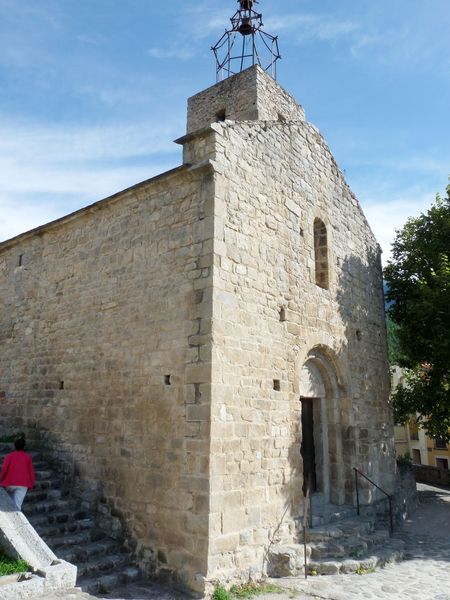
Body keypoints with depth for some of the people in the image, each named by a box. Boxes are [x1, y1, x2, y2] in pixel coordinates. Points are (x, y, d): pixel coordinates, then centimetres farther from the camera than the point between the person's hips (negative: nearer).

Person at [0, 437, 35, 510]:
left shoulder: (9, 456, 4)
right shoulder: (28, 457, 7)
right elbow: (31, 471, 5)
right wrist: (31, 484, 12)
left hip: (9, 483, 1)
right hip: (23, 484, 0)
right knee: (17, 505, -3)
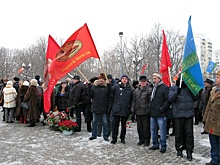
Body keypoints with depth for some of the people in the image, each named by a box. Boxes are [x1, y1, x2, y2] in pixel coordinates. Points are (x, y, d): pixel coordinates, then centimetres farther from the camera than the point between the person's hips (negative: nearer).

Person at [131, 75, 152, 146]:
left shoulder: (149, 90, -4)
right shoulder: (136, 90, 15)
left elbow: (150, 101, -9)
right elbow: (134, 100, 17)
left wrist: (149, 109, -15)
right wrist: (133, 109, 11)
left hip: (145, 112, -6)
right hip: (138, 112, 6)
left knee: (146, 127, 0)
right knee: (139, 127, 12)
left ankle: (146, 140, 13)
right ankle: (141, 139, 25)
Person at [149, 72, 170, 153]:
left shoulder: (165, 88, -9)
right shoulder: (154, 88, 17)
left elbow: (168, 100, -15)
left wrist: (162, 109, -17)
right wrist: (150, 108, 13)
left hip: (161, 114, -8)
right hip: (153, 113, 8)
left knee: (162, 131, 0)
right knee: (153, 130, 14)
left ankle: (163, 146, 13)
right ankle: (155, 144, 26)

▸ Task objective: Copy out all the material above with every "centimetres" changed to "centimeters" and nothing else altered. Leave the pictures out.

▸ Answer to this task:
Body keypoints with depth for some of the people in the image, each named by a box. Boxes are [x1, y1, x2, y2] in pixel coordinates. Points are (x, y, d): pixel coordinates, then centimeters farther from the camera than the point between the person's hips (negative: nearer).

Person at [0, 437, 35, 510]:
left shoulder: (9, 456, 4)
right shoulder: (28, 457, 7)
right elbow: (31, 471, 5)
right wrist: (31, 484, 12)
left hip: (9, 483, 1)
right hip: (23, 484, 0)
right knee: (17, 505, -3)
Body keypoints with depth for some of the people in the image, each named by a box. Boxes are [x1, y1, x2, y2] in pixel coordinates. Points are (x, y, d): pixel coordinates, then centimeters farther from the camera than the point between the person's hips (negative: nearer).

Person at [131, 75, 152, 146]:
left shoulder: (149, 90, -4)
right shoulder: (136, 90, 15)
left elbow: (150, 101, -9)
right elbow: (134, 100, 17)
left wrist: (149, 109, -15)
right wrist: (133, 109, 11)
left hip: (145, 112, -6)
right hip: (138, 112, 6)
left knee: (146, 127, 0)
right knee: (139, 127, 12)
left ankle: (146, 140, 13)
right ankle: (141, 139, 25)
Person at [149, 72, 170, 153]:
left shoulder: (165, 88, -9)
right shoulder: (154, 88, 17)
left elbow: (168, 100, -15)
left wrist: (162, 109, -17)
right wrist: (150, 108, 13)
left hip: (161, 114, -8)
right hip: (153, 113, 8)
left knee: (162, 131, 0)
right knee: (153, 130, 14)
left ankle: (163, 146, 13)
right ankle: (155, 144, 26)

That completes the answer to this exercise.